KAIST、「水滴」でコロナウイルスをつかむ技術を開発

「静電噴霧」技術を応用 

  • 超微細水滴が大量に静電噴霧されるようす。 [写真提供=KAIST]



水滴を大量に散布させて「コロナ19」ウイルスをつかむことができる技術が開発された。

韓国科学技術院(KAIST)は14日、イ・スンソプ機械工学科教授の研究チームがコロナ19ウイルスに対する殺菌機能のある超微細水滴の大量生成が可能な「静電噴霧」技術を開発したと発表した。静電噴霧とは、水に電圧を加えて同じ極どうしで押し出す斥力を作りだして水を散布する技術だ。

イ・スンソプ教授チームが開発した静電噴霧技術の最大の特徴は、分散する超微細水滴の「OHラジカル」という殺菌物質があるという点だ。 OHラジカルは最も強力な殺菌効果を持つが、人体には無害な物質だ。 OHラジカルは空気中では寿命が非常に短く、効果的な殺菌機能に問題があるが、水滴に乗せれば寿命を大幅に伸ばすことができる。

OHラジカルを含有した超微細水滴噴霧技術は、日本のパナソニックが最初に開発した。去る7月、パナソニックは静電噴霧技術によって作成された超微細水滴がコロナ19ウイルスをつかむ効果があるという実験結果を発表した。ただしパナソニックの技術は、空気中の水分を冷たい金属チップ上に凝結させて静電噴霧する方式で、生成された超微細水滴の量が非常に少なくて人体に有害なオゾンが発生する欠点がある。

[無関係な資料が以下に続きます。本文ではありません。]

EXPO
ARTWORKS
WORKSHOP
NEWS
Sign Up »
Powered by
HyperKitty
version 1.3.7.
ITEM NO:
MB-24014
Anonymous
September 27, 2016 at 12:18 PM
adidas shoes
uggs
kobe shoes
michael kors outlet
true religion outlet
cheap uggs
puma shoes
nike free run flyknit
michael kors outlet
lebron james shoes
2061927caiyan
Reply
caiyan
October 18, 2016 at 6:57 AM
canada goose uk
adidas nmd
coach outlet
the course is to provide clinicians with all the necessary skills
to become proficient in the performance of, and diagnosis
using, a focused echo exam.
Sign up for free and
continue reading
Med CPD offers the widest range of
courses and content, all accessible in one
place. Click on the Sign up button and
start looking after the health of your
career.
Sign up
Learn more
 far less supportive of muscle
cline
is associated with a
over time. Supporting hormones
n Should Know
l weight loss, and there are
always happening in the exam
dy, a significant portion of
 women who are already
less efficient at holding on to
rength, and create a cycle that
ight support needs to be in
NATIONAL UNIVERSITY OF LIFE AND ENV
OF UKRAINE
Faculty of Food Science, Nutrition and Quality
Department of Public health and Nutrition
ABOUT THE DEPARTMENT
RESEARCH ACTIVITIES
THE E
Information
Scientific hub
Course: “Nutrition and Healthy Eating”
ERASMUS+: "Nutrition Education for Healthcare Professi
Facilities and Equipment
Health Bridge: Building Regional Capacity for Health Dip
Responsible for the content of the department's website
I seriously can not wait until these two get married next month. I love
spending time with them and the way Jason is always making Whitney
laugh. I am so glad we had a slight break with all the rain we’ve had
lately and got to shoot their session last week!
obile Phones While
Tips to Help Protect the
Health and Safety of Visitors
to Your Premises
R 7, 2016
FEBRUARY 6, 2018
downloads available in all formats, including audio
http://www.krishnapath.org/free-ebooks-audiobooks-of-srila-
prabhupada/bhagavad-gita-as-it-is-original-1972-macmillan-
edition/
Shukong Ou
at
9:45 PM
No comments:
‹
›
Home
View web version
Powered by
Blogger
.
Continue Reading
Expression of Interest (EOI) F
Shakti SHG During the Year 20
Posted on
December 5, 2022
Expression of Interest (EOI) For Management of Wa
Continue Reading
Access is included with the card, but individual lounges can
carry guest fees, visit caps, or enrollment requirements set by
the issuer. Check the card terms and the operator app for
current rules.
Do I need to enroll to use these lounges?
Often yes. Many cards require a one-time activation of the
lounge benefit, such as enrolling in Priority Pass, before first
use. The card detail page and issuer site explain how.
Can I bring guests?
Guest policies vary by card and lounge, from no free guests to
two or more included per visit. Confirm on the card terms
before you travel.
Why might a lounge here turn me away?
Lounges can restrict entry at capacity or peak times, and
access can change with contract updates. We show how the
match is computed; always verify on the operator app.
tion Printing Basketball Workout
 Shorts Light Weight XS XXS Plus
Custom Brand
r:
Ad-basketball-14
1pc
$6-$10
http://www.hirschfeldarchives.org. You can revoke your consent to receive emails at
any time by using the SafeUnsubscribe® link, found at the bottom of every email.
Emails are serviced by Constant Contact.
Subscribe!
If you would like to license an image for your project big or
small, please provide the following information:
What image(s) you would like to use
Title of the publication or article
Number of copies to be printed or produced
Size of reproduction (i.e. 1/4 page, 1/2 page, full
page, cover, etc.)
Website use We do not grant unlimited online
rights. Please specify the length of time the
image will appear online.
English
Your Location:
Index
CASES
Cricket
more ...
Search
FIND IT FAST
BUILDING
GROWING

一方、イ・スンソプ教授の研究チームはポリマー材料の超微細ノズルを用いて静電噴霧する技術を開発した。これによってオゾンは発生せずに、超微細水滴を生成することができる。また超微細ノズルを用いて超微細水滴を大量に生成することもできる。超微細ノズルは髪の毛よりも細く、避雷針のように高くそびえる構造になっており、水滴を分散させる装置だ。

イ教授の研究チームはこれまでポリマー超微細ノズルと水静電噴霧技術を利用した消臭、微細粉塵除去、抗菌などの空気浄化に関する研究を進めてきた。現在、この教授の研究チームは、この技術を土台にコロナ19殺菌用の空気清浄器を開発している。

イ教授は「ポリマー超微細ノズル静電噴霧技術は、純粋な水を利用した殺菌方法」だとし、「人体に害がなく環境にやさしいという利点があるため、今後のコロナ19防疫にも大きな助けんあるものと期待している」と語った。一方、今回の研究成果は4月の国際学術誌
ポリマー(Polymer)」に紹介されたことがある。